Yesterday we went to Atlanta; Phil just had to go by the Apple Computer Store, which is like a candy store to him. I can’t complain, since he is my Tec Support, when he

goes in there I benefit. We ate at the food court and he went on his way to having “his way of fun”. I finished my food and just sat and watched people. This mall we go to has a Carousel on the border of the food court.
It captured my attention.

I watched happy kids get on and off. The music was happy; the sounds of laughter and the smiles brought a good feeling in me. I noticed on the surrounding areas sat grandparents or parents, they would wave every time their child would come back around, giving even bigger smiles each time. As I went to leave I walked by a grandmother waving. I smiled at her and said, “lots of memories being built right here” and she nodded and said “Oh Yes!” as she kept waving…..

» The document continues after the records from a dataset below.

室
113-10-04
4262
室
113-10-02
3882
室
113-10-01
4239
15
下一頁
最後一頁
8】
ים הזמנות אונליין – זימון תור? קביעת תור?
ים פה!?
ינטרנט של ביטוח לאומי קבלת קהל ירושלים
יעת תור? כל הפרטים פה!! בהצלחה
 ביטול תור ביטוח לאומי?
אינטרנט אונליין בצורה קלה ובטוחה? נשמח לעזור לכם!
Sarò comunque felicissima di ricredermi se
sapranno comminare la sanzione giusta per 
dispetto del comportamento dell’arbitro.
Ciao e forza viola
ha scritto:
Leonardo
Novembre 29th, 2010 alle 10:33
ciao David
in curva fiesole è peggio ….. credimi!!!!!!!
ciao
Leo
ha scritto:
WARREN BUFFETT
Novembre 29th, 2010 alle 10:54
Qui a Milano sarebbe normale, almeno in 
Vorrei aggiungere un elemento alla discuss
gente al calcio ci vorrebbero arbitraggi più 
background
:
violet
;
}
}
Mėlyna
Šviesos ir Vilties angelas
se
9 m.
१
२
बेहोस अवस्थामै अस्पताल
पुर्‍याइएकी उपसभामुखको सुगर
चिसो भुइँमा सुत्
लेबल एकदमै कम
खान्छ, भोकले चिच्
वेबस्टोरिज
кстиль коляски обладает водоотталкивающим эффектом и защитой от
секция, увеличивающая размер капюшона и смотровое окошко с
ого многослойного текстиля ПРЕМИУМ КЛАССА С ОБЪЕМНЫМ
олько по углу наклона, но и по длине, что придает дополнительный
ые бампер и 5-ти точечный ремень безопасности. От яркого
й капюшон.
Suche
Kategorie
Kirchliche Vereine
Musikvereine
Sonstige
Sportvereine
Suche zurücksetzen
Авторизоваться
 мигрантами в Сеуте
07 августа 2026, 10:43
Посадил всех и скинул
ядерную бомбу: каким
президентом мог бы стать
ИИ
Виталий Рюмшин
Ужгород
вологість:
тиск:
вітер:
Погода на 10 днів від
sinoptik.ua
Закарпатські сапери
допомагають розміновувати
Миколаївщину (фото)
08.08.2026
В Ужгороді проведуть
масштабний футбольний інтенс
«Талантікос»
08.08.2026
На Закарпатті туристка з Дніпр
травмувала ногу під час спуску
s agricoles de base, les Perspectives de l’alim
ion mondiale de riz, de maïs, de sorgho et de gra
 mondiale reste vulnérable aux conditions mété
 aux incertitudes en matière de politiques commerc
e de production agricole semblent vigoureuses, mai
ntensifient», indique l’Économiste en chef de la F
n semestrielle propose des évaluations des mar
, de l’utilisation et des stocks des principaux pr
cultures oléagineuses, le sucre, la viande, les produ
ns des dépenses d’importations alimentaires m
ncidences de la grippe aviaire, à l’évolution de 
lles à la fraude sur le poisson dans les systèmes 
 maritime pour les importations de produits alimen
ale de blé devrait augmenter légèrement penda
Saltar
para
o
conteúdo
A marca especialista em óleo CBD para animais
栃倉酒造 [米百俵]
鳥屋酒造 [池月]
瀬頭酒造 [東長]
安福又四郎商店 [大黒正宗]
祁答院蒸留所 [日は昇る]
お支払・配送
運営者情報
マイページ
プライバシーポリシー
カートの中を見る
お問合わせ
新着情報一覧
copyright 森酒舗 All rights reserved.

My mind races back to a place my parents took me to ride the merry-go-round. It was called Lakewood Park. We lived almost next to the park, one street over. You could sit on our porch and hear the sounds of the Fairgrounds, especially in the fall season.

I couldn’t wait for daddy to pay for my ride, and then stand in line waiting for the man to swing open the gate and say, “you can get on now”. As I stepped up on the platform that was waiting for its participants, my friend Sandra and I would search frantically for the best outside one that would give us the best ride. It was a race because there were others doing the same thing. We would finally find one that was not stationary. Oh, that was major important! It had to go up and down and we had to be next to each other. We would get on and hold on tight waiting for the guy to start it going round and round. As it went around we felt the breeze blowing in our blond curls. We felt like we were the “stuff” looking over to see who was watching in the crowd of people. I saw mom and dad smiling, waving each time I went around. I can still hear the sounds of the music today. That must be the reason I was so spell bound at the mall yesterday. The music, laughter, the smiles, the kids running to find that special one to ride did make me think back to the days I was a child and how to have fun.

We need to stop neglecting the little child within us. We need to laugh more, explore more, discover what it’s like to have fun…… again!